Prediction accuracies achieved for each functional site prediction method.
| Method | Absolute Recall Rate | Relative Recall Rate | Average Distance between Predicted and Real Centroid (Å) |
|---|---|---|---|
| SitesIdentify | |||
| Uniform charge method | 47.6% | 63.0% | 11.2 |
| Conservation method | 56.9% | 74.7% | 9.4 |
| Consurf | 58.6% | 78.2% | 8.2 |
| Crescendo | 46.9% | 63.8% | 10.3 |
| FOD | 39.7% | 56.1% | 10.6 |
| QSiteFinder | 40.1% | 53.0% | 13.0 |
| PDBSiteScan | 28.1% | 38.4% | 15.5 |
| PASS | 36.6% | 49.3% | 14.8 |
| Thematics | 35.8% | 48.9% | 13.5 |
The absolute and relative recall rates achieved along with the average distance between real and active site centroids for each method.

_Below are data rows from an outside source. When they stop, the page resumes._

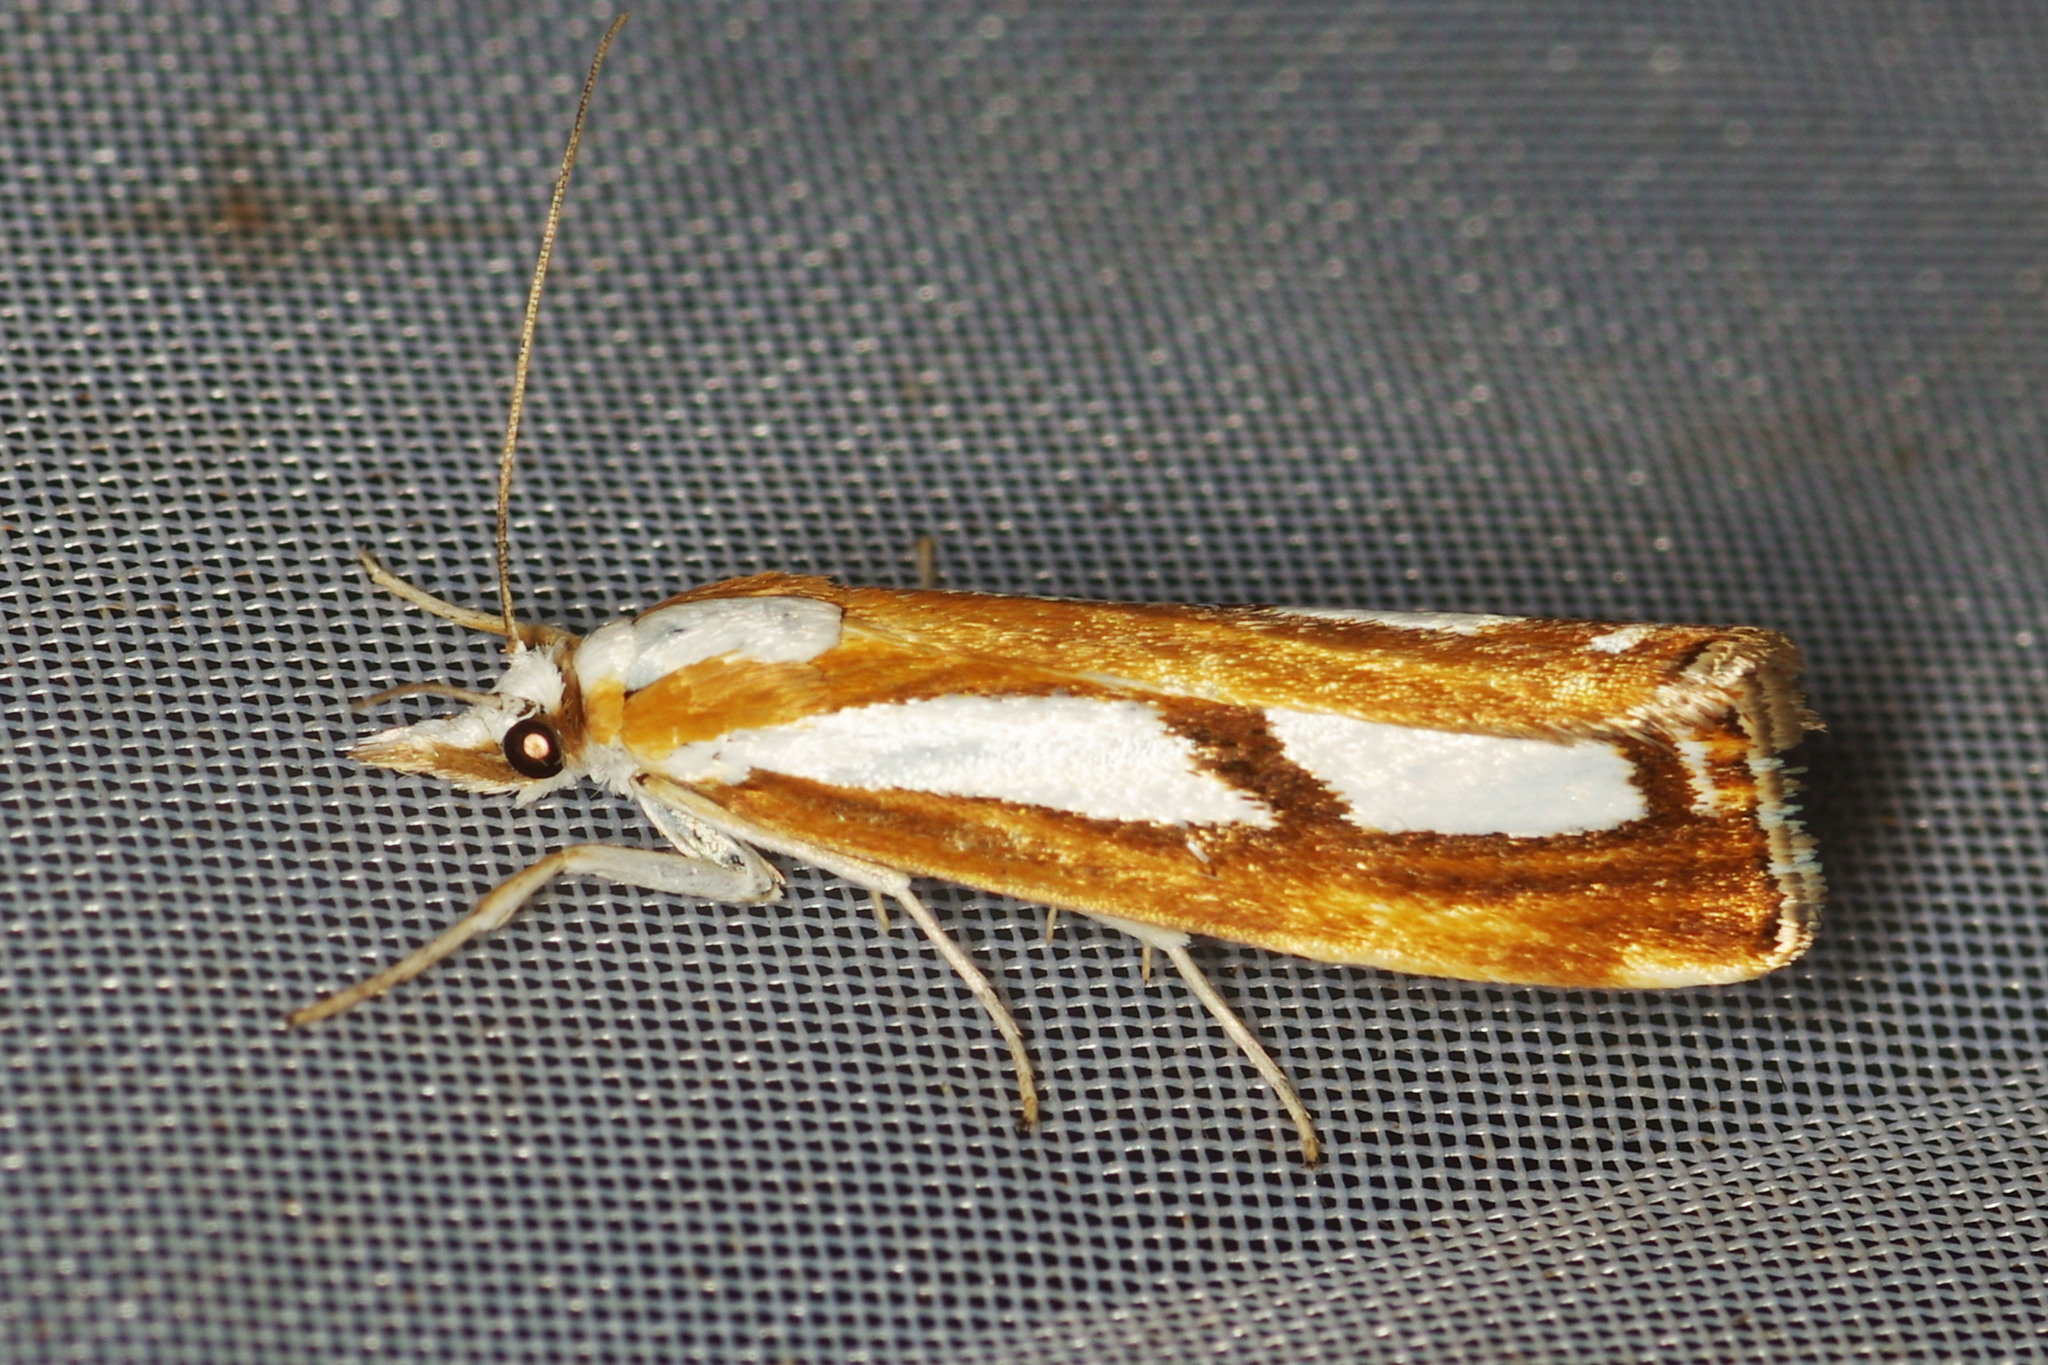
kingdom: Animalia
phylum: Arthropoda
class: Insecta
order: Lepidoptera
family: Crambidae
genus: Catoptria
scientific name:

Figure 5Comparison of distances between the real centroid and the predicted centroid for each method. The cumulative percentage of the set that have differences between the real and predicted active site centroids at each distance are shown for each method.
Figure 6Comparison of distances between the real centroid and the predicted centroid for Consurf and SitesIdentify run on monomer structures. The cumulative percentage of the set that have differences between the real and predicted active site centroids at each distance are shown for both methods.